Au niveau opérationnel, l'adoption du DevOps peut considérablement accélérer la réactivité et l'innovation de l'informatique. DevOps, l'intégration étroite du développement et des opérations, réduit les frictions dans le déploiement de nouveaux logiciels et fonctionnalités. Cela signifie que l'entreprise peut obtenir de nouvelles capacités plus rapidement et s'adapter rapidement aux changements du marché. Cela encourage également un état d'esprit d'amélioration continue et de collaboration au sein des équipes informatiques, en s'alignant sur les besoins métier en temps réel.
Un obstacle pratique à l'agilité informatique est souvent le portefeuille de systèmes legacy qui consomment une grande part des ressources. Plutôt que de considérer le "maintien des lumières allumées" et l'innovation comme mutuellement exclusifs, l'informatique doit trouver un équilibre. Développez une feuille de route pour la modernisation des systèmes legacy qui est liée aux objectifs stratégiques : identifiez quels anciens systèmes entravent le plus l'entreprise (en raison de coûts élevés ou d'incapacité à supporter de nouvelles exigences) et priorisez-les pour une mise à niveau ou un remplacement. La clé est de maintenir les opérations de base tout en mettant progressivement à jour la pile technologique pour qu'elle soit plus flexible et alignée sur les besoins actuels de l'entreprise. En modernisant systématiquement, l'informatique libère de la capacité (et du budget) qui peut être réorientée vers l'innovation. Cela envoie le message que l'informatique ne se contente pas de prendre soin de systèmes obsolètes, mais qu'elle transforme activement la fondation de l'entreprise pour une croissance future.
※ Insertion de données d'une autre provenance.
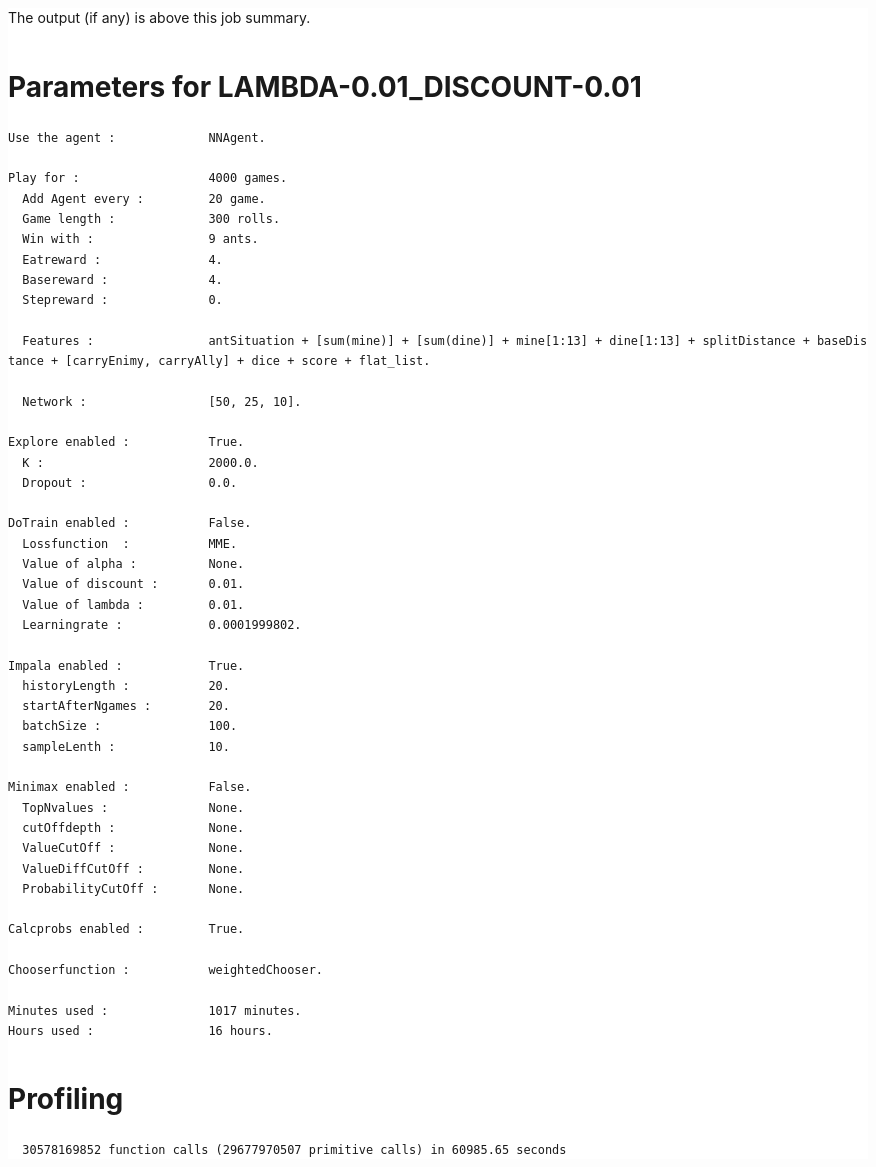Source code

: The output (if any) is above this job summary.

# Parameters for LAMBDA-0.01_DISCOUNT-0.01

    Use the agent :             NNAgent.

    Play for :                  4000 games.
      Add Agent every :         20 game.
      Game length :             300 rolls.
      Win with :                9 ants.
      Eatreward :               4.
      Basereward :              4.
      Stepreward :              0.

      Features :                antSituation + [sum(mine)] + [sum(dine)] + mine[1:13] + dine[1:13] + splitDistance + baseDistance + [carryEnimy, carryAlly] + dice + score + flat_list.

      Network :                 [50, 25, 10].

    Explore enabled :           True.
      K :                       2000.0.
      Dropout :                 0.0.

    DoTrain enabled :           False.
      Lossfunction  :           MME.
      Value of alpha :          None.
      Value of discount :       0.01.
      Value of lambda :         0.01.
      Learningrate :            0.0001999802.

    Impala enabled :            True.
      historyLength :           20.
      startAfterNgames :        20.
      batchSize :               100.
      sampleLenth :             10.

    Minimax enabled :           False.
      TopNvalues :              None.
      cutOffdepth :             None.
      ValueCutOff :             None.
      ValueDiffCutOff :         None.
      ProbabilityCutOff :       None.

    Calcprobs enabled :         True.

    Chooserfunction :           weightedChooser.

    Minutes used :              1017 minutes.
    Hours used :                16 hours.

# Profiling


      30578169852 function calls (29677970507 primitive calls) in 60985.65 seconds

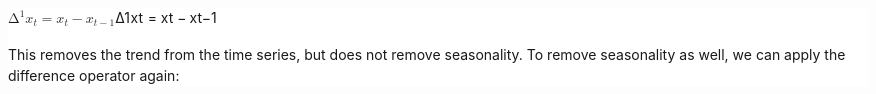 <span><span><span><math xmlns="http://www.w3.org/1998/Math/MathML"><semantics><mrow><msup><mi mathvariant="normal">Δ</mi><mn>1</mn></msup><msub><mi>x</mi><mi>t</mi></msub><mo>=</mo><msub><mi>x</mi><mi>t</mi></msub><mo>−</mo><msub><mi>x</mi><mrow><mi>t</mi><mo>−</mo><mn>1</mn></mrow></msub></mrow><annotation encoding="application/x-tex">\Delta^1 x_t = x_t - x_{t-1}</annotation></semantics></math></span><span aria-hidden="true"><span><span style="height: 0.9641em; vertical-align: -0.15em;"></span><span><span>Δ</span><span><span><span><span style="height: 0.8141em;"><span style="top: -3.063em; margin-right: 0.05em;"><span style="height: 2.7em;"></span><span><span>1</span></span></span></span></span></span></span></span><span><span>x</span><span><span><span><span style="height: 0.2806em;"><span style="top: -2.55em; margin-left: 0em; margin-right: 0.05em;"><span style="height: 2.7em;"></span><span><span>t</span></span></span></span><span>​</span></span><span><span style="height: 0.15em;"><span></span></span></span></span></span></span><span style="margin-right: 0.2778em;"></span><span>=</span><span style="margin-right: 0.2778em;"></span></span><span><span style="height: 0.7333em; vertical-align: -0.15em;"></span><span><span>x</span><span><span><span><span style="height: 0.2806em;"><span style="top: -2.55em; margin-left: 0em; margin-right: 0.05em;"><span style="height: 2.7em;"></span><span><span>t</span></span></span></span><span>​</span></span><span><span style="height: 0.15em;"><span></span></span></span></span></span></span><span style="margin-right: 0.2222em;"></span><span>−</span><span style="margin-right: 0.2222em;"></span></span><span><span style="height: 0.6389em; vertical-align: -0.2083em;"></span><span><span>x</span><span><span><span><span style="height: 0.3011em;"><span style="top: -2.55em; margin-left: 0em; margin-right: 0.05em;"><span style="height: 2.7em;"></span><span><span><span>t</span><span>−</span><span>1</span></span></span></span></span><span>​</span></span><span><span style="height: 0.2083em;"><span></span></span></span></span></span></span></span></span></span></span>

This removes the trend from the time series, but does not remove seasonality. To remove seasonality as well, we can apply the difference operator again:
Le double mandat pour le leadership informatique moderne est clair : faire fonctionner l'entreprise tout en la transformant en même temps. D'une part, l'informatique doit continuer d'assurer des systèmes fiables, de la cybersécurité et un support efficace, ce qui est la fonction traditionnelle de "maintenir en marche". D'autre part, on attend de plus en plus de l'informatique qu'elle soit un catalyseur de changement, impulsant la transformation numérique et la création de nouvelle valeur. Remplir ce double rôle requiert plus que de la nouvelle technologie ; cela demande une transformation culturelle au sein de l'informatique et de l'organisation au sens large. Les cadres et les employés doivent commencer à voir l'informatique non seulement comme l'équipe de réparation mais comme un partenaire central dans l'innovation. Ce changement culturel implique de la confiance, une ouverture à l'expérimentation, et une volonté de briser les silos entre les départements. Les responsables informatiques, pour leur part, devraient adopter une philosophie centrée sur l'entreprise dans chaque projet et communication, se demandant continuellement : comment cet effort technologique fait-il progresser nos objectifs commerciaux ou notre position concurrentielle ?
En mettant en œuvre le plan d'action décrit ci-dessus, l'informatique peut s'établir fermement à la fois comme la colonne vertébrale et le moteur d'innovation de l'entreprise – un véritable partenaire stratégique qui aide à orienter l'entreprise vers une plus grande efficacité, agilité et croissance.